## [What the exercise asks]
Set out the rows below as a JSON list of strings with one string per line, beginning at the very first line and stopping after the line that contains "Čtyřiadvacetiletý ekvádorský křídelník", including that line. Leave out blank lines.

## [Provided records]
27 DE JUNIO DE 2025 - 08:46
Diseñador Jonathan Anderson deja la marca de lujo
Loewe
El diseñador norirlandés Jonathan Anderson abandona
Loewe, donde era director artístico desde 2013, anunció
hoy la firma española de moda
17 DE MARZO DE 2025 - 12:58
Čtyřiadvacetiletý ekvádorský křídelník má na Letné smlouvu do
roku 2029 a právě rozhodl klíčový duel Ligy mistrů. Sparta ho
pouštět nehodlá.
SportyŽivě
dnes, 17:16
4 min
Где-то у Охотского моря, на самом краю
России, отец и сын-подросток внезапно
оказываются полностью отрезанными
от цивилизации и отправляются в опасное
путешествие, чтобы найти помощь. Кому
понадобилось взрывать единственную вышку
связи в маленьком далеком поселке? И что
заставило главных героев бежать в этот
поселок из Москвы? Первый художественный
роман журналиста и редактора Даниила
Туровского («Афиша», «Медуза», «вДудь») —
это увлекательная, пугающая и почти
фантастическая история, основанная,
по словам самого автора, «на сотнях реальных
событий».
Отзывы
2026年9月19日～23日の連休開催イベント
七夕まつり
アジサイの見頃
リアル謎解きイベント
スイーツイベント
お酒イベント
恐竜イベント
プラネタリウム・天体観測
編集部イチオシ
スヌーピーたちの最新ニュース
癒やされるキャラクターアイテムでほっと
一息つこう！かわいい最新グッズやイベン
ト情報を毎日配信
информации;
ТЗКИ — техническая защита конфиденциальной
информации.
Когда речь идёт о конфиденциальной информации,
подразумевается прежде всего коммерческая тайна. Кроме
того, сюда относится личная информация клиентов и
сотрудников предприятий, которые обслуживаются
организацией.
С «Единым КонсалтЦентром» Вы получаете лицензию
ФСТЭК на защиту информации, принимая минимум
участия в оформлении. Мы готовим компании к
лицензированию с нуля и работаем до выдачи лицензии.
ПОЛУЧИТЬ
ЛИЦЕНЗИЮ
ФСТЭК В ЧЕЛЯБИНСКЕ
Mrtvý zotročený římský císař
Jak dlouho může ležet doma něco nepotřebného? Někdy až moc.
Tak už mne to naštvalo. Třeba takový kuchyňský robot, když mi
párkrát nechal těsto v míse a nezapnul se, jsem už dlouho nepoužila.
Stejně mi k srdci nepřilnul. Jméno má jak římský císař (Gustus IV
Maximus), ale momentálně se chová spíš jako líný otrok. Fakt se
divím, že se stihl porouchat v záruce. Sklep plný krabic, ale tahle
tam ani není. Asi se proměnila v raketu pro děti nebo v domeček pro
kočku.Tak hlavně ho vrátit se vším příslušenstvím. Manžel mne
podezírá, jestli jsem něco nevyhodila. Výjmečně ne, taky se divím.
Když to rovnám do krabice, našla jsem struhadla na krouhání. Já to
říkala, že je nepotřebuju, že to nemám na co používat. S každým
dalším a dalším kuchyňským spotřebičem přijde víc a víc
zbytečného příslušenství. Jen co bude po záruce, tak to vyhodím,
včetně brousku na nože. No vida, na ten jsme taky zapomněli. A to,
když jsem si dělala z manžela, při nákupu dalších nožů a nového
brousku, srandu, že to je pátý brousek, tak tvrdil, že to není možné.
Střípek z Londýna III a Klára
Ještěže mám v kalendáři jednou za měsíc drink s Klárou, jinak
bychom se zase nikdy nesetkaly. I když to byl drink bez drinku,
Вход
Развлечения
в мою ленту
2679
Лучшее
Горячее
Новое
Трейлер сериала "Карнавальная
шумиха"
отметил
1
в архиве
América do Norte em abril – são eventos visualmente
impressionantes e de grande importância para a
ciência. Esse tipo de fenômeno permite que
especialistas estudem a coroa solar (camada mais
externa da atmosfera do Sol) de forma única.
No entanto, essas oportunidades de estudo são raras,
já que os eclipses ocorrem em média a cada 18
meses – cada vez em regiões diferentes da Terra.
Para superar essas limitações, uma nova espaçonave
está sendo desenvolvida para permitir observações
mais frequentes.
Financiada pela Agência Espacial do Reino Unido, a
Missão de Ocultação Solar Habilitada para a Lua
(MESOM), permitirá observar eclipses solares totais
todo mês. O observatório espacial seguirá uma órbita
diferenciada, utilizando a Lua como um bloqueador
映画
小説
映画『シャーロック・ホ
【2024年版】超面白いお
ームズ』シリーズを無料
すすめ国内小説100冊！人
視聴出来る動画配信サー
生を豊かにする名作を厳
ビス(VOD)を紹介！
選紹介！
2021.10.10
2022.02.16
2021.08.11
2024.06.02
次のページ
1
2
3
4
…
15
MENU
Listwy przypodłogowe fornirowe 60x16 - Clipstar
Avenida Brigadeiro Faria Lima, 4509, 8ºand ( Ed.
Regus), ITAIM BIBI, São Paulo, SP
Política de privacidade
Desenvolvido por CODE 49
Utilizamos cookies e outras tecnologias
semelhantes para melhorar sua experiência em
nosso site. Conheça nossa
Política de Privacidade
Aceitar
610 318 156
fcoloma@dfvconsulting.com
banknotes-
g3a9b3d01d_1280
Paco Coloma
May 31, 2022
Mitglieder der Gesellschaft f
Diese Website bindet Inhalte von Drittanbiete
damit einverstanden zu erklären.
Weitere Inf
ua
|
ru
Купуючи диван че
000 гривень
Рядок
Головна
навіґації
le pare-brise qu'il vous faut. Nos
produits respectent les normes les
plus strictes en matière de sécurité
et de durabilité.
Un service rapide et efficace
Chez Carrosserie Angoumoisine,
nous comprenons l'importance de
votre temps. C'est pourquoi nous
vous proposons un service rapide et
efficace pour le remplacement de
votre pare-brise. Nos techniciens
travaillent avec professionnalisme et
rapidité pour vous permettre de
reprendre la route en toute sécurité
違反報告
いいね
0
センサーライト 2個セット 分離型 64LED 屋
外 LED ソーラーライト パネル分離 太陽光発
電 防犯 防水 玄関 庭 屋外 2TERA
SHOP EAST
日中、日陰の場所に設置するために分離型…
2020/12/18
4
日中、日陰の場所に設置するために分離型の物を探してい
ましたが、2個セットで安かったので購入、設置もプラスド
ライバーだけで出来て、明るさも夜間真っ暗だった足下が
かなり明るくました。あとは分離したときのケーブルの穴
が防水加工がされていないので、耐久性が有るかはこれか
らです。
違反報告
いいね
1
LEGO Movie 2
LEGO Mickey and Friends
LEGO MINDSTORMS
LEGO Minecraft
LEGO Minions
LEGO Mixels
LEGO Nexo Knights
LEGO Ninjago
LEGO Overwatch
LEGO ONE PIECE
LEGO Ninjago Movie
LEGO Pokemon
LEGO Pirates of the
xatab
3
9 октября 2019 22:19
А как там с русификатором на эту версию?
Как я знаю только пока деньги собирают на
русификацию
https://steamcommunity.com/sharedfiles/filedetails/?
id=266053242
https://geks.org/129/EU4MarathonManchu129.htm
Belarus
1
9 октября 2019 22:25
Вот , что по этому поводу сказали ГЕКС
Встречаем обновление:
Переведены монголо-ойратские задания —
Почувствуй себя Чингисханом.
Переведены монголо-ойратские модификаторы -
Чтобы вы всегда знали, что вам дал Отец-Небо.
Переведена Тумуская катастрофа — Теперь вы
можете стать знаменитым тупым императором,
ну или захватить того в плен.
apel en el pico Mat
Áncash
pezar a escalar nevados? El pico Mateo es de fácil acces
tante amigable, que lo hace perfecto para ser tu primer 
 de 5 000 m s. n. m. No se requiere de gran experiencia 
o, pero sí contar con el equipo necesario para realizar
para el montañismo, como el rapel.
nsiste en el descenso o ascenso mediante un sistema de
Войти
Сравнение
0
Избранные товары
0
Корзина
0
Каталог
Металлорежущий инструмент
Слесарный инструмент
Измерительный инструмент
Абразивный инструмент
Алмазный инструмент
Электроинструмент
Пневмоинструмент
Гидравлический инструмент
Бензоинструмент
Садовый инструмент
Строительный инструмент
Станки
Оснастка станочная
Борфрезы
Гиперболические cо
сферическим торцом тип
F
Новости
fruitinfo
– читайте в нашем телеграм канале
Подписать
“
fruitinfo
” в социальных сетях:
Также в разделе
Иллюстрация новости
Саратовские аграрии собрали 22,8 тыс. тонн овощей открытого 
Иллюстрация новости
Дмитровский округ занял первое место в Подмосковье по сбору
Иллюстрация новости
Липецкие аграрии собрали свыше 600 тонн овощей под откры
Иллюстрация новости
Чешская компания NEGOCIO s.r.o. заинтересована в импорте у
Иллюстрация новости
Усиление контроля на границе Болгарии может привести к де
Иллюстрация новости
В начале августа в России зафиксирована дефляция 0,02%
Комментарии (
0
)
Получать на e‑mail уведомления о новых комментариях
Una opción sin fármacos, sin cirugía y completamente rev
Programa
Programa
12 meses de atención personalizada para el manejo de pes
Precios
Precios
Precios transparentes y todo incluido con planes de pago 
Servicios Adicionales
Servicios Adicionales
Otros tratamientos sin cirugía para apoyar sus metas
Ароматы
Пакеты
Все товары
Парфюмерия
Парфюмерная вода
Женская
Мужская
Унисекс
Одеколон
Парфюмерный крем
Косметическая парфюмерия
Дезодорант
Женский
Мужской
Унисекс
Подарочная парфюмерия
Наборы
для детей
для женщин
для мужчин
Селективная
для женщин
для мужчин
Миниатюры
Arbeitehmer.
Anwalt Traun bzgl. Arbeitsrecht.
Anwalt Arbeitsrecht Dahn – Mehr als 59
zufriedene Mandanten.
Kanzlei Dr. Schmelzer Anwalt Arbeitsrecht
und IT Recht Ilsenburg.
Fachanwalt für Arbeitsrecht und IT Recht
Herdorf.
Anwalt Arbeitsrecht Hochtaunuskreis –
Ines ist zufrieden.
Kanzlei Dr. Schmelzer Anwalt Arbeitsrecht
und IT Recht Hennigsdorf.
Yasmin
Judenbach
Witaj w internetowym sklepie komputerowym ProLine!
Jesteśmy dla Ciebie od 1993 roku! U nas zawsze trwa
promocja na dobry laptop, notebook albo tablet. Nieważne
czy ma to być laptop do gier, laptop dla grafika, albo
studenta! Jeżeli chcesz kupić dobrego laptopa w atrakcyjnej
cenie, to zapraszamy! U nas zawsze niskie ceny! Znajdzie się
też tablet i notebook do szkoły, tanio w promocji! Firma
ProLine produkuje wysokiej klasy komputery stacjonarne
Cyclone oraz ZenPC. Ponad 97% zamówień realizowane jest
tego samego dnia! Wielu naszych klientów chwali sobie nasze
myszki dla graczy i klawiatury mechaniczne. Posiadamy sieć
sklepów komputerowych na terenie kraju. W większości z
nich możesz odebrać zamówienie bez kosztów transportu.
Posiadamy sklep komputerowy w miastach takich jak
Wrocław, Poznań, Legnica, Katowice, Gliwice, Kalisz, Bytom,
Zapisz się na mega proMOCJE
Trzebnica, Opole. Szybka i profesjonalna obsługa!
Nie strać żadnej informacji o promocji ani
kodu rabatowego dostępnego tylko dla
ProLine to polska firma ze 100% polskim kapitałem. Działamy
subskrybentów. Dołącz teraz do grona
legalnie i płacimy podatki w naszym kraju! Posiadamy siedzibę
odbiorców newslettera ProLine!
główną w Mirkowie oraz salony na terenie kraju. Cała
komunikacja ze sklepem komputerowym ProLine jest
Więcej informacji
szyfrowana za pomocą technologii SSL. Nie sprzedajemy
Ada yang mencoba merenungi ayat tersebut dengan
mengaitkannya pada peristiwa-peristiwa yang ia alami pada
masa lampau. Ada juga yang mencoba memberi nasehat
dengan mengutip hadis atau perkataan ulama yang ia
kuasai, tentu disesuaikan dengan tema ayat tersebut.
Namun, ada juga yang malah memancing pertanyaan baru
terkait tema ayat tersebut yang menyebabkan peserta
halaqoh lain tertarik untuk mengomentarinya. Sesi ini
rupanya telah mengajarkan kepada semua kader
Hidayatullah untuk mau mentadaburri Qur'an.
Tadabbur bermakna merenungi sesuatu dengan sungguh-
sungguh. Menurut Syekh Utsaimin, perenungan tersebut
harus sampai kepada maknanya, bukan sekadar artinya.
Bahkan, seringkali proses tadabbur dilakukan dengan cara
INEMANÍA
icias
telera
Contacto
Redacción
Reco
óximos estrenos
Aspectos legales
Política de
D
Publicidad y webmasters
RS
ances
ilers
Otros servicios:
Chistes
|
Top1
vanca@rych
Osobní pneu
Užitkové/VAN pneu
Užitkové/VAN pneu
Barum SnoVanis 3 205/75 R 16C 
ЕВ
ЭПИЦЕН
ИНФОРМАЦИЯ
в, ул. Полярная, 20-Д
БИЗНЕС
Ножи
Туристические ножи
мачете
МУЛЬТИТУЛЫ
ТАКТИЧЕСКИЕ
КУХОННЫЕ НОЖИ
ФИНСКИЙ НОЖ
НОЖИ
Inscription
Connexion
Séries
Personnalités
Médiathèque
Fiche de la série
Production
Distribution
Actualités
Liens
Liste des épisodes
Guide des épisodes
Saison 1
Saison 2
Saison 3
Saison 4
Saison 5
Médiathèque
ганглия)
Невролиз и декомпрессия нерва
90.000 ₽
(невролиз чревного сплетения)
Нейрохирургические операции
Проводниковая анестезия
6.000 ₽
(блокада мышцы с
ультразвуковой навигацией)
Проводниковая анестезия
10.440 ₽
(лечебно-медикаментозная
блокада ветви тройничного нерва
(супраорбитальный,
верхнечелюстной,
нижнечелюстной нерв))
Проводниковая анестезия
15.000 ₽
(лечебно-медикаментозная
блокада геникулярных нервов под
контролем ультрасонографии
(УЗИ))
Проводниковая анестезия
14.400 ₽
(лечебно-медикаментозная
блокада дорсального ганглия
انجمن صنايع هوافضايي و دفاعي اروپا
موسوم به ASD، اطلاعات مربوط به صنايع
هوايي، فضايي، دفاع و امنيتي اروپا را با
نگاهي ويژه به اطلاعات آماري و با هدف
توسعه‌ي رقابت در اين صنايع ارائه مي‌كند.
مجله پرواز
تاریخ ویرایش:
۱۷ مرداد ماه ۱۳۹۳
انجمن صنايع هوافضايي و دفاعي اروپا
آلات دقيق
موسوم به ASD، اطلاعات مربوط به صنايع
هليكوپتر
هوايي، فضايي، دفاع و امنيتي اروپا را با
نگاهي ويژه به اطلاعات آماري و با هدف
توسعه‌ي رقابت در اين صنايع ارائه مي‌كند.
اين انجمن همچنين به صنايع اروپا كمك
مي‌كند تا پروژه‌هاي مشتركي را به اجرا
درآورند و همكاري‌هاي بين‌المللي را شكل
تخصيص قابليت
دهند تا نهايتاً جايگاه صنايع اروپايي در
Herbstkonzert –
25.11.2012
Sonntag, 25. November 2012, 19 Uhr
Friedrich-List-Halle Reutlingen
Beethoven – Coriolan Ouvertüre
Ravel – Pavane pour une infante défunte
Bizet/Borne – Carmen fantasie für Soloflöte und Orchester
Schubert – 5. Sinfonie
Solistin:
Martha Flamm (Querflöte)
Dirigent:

## [Result for this exercise]
[
  "27 DE JUNIO DE 2025 - 08:46",
  "Diseñador Jonathan Anderson deja la marca de lujo",
  "Loewe",
  "El diseñador norirlandés Jonathan Anderson abandona",
  "Loewe, donde era director artístico desde 2013, anunció",
  "hoy la firma española de moda",
  "17 DE MARZO DE 2025 - 12:58",
  "Čtyřiadvacetiletý ekvádorský křídelník má na Letné smlouvu do"
]